As a rule of thumb, a sufficient emergency fund should contain enough money to cover three to six months of expenses. This ensures that, in a worst-case scenario where you lose your job, you’re able to keep paying bills until you find another source of income.


If you’re like most Americans your age, you accumulated a significant amount of debt in your 20s. This may include student loan debts, medical debt, car loans and a mortgage. Your 30s should be a time where you focus less on accumulating debt and more on paying it off.

Start with the easiest debts (i.e. the smallest) and work your way to the larger ones. With each debt you pay off or pay down, you’ll start to feel a sense of relief. You’ll also begin to free up cash that can be strategically applied in other areas of need.


Hopefully you’ve already saved up some money for retirement, but now’s the time to get serious about it. Start by contributing as much as you possibly can to your employer’s 401(k) program (especially if they match a percentage of your contributions). If you get to a point where you’re maxing that out, fund a Roth IRA next.

When saving for retirement, the goal is to reduce your tax liability. While it doesn’t do you any favors right now, contributing after-tax dollars will allow you to keep all of your retirement savings — principle plus interest — when you actually start pulling money out. Saving for retirement is all about taking a slow and steady approach. A little bit of money invested now can grow into a large sum of money over the course of 20, 30, or 40 years.

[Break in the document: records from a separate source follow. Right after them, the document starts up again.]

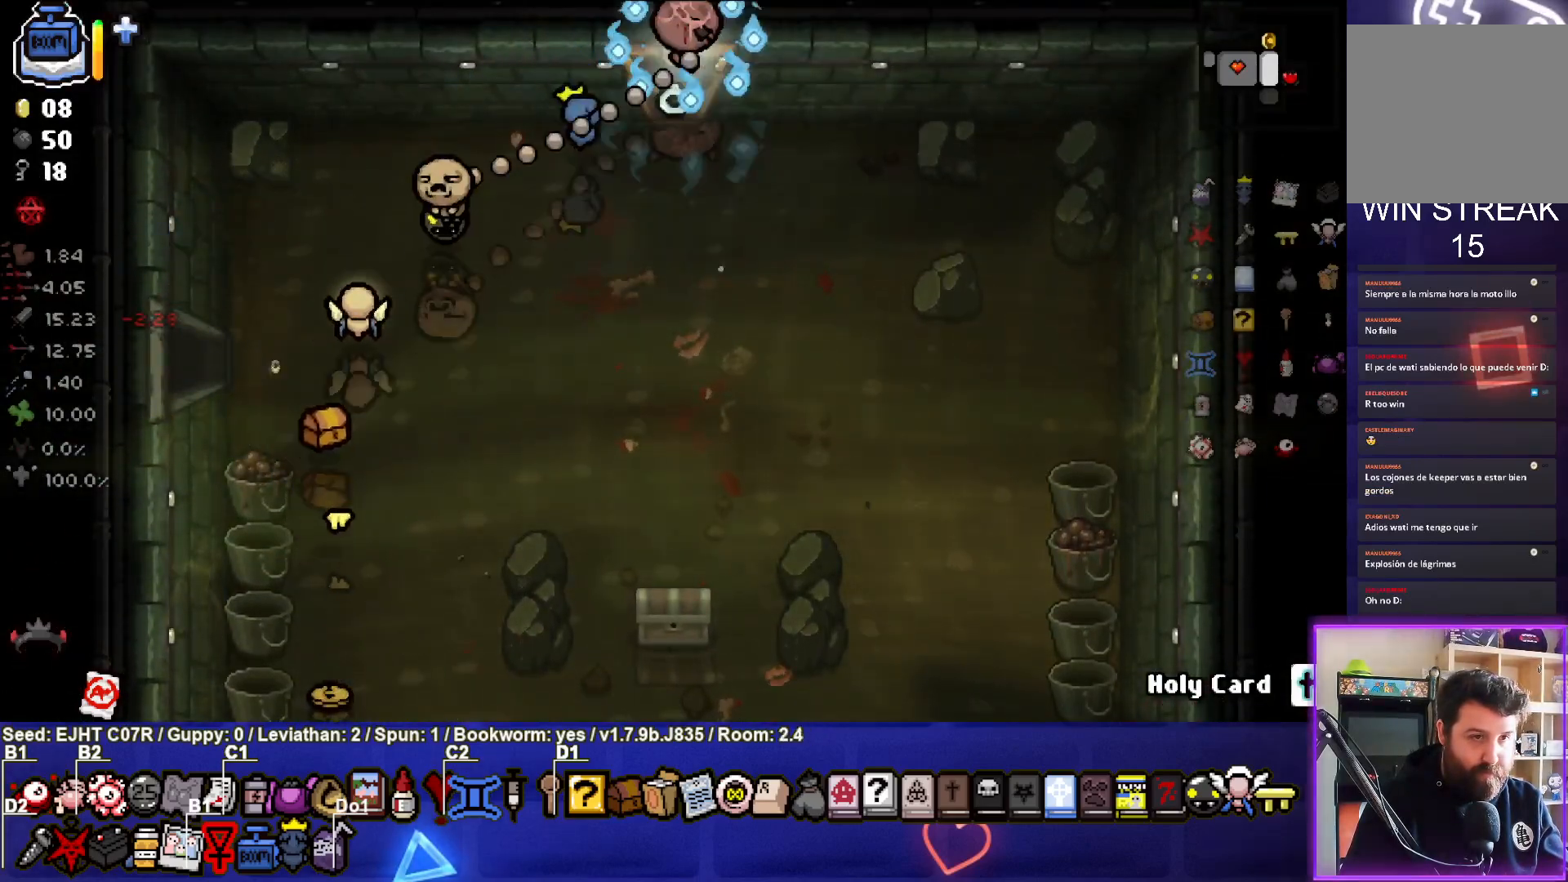
{"buttons": [], "left_stick": "center", "right_stick": "center", "events": []}
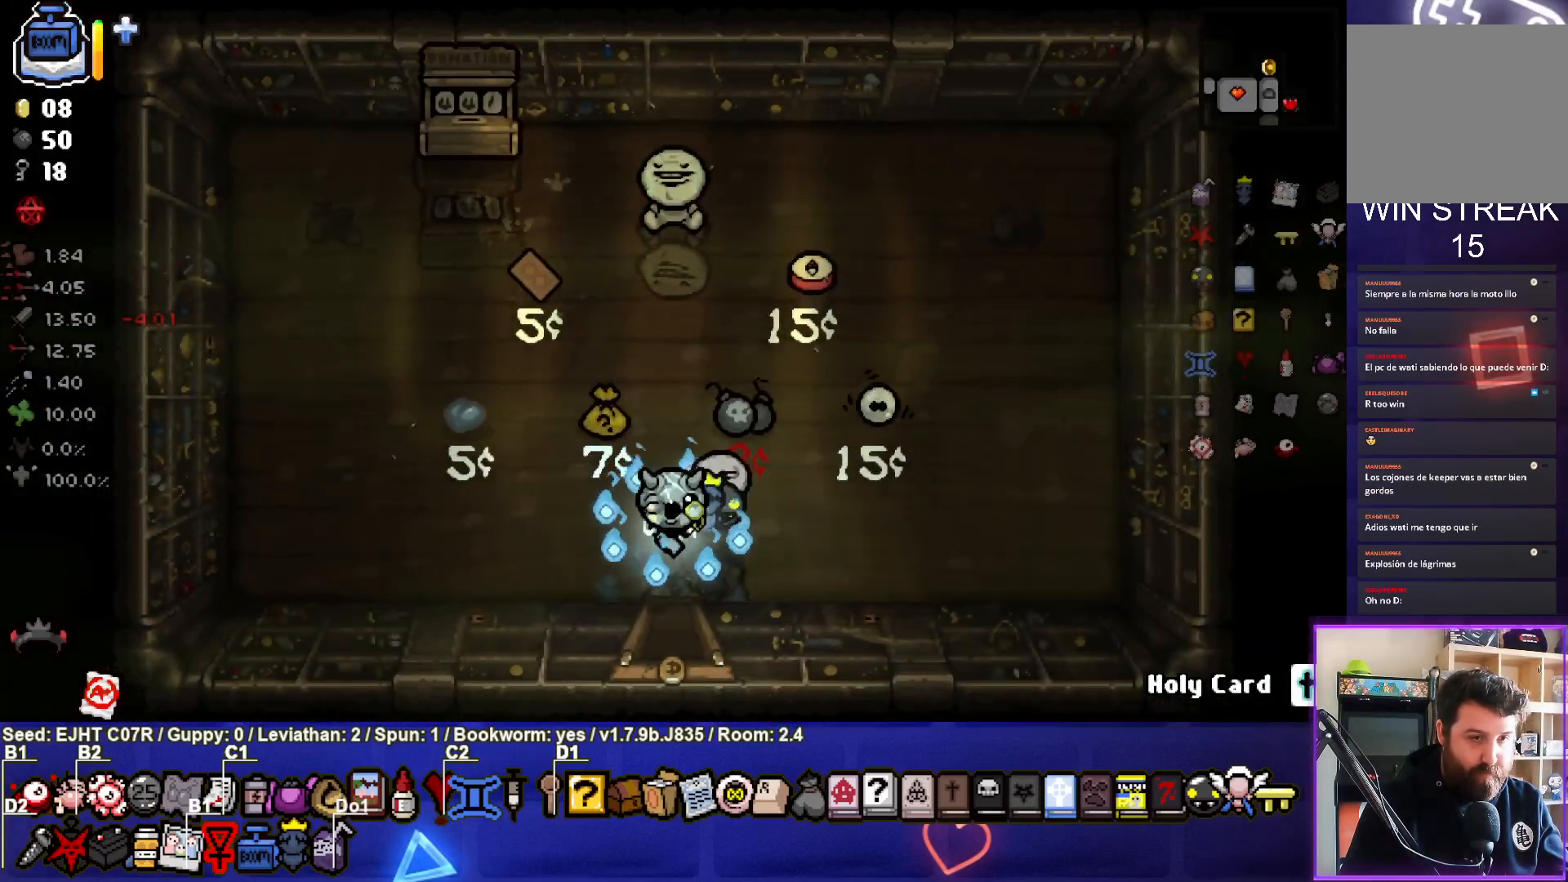
{"buttons": [], "left_stick": "center", "right_stick": "center", "events": []}
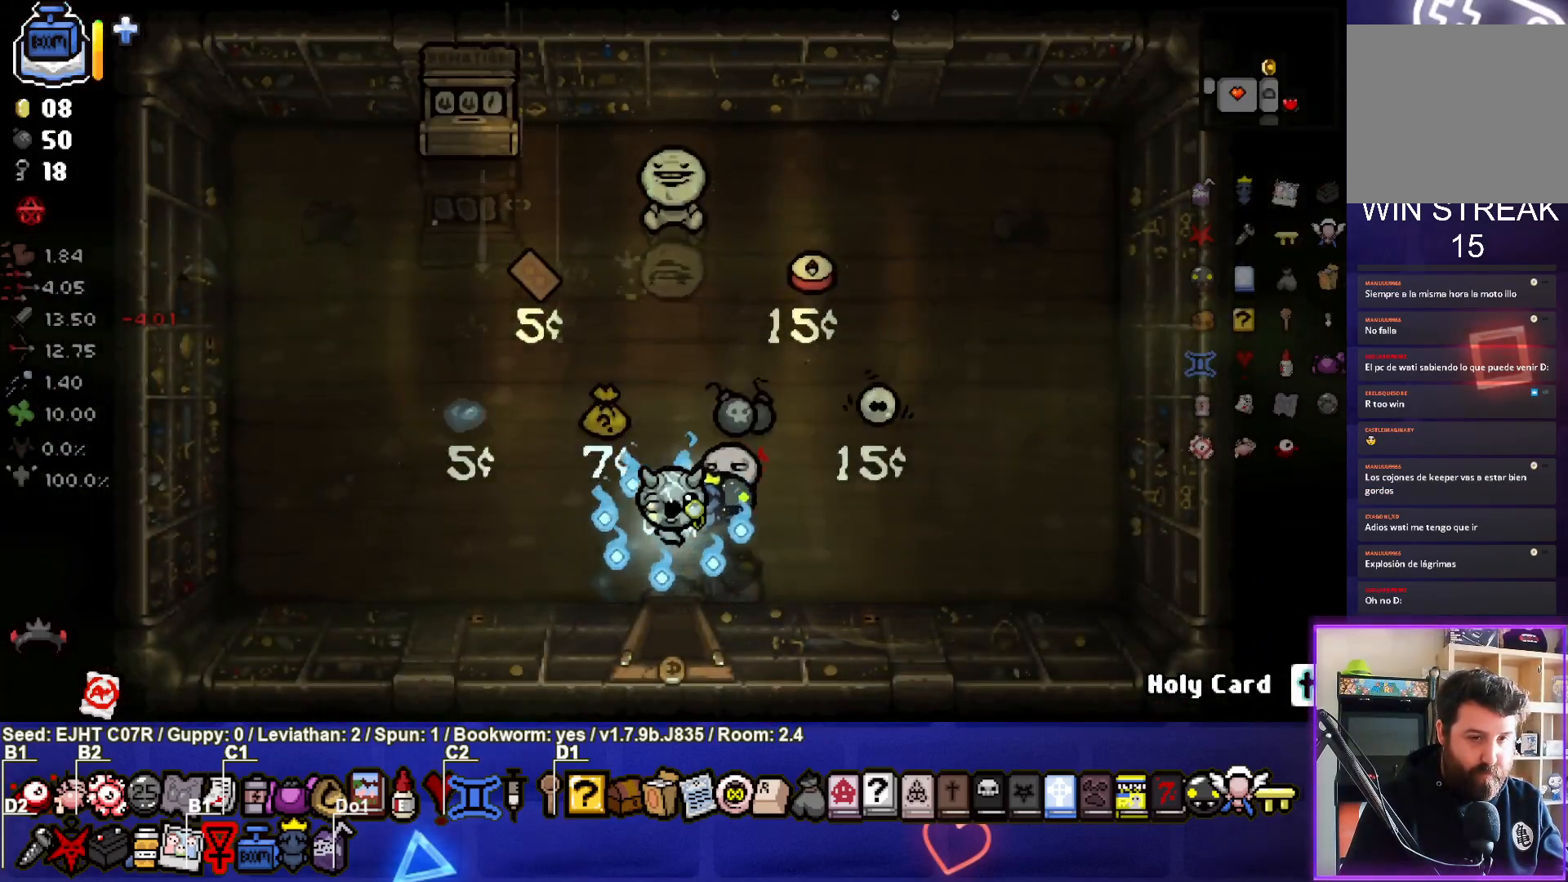
{"buttons": [], "left_stick": "center", "right_stick": "center", "events": [[150, "left_stick", "down"], [467, "left_stick", "center"]]}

Once you enter into your mid-to-late 30s — or as soon as you start to accrue significant assets — it’s smart to begin diversifying investments. In addition to fund-based retirement accounts, consider investing in some income-producing real estate. Not only do rental properties produce steady income, but the real estate appreciates over time. This sort of passive income and appreciation is exactly what you’ll want when you reach your retirement years.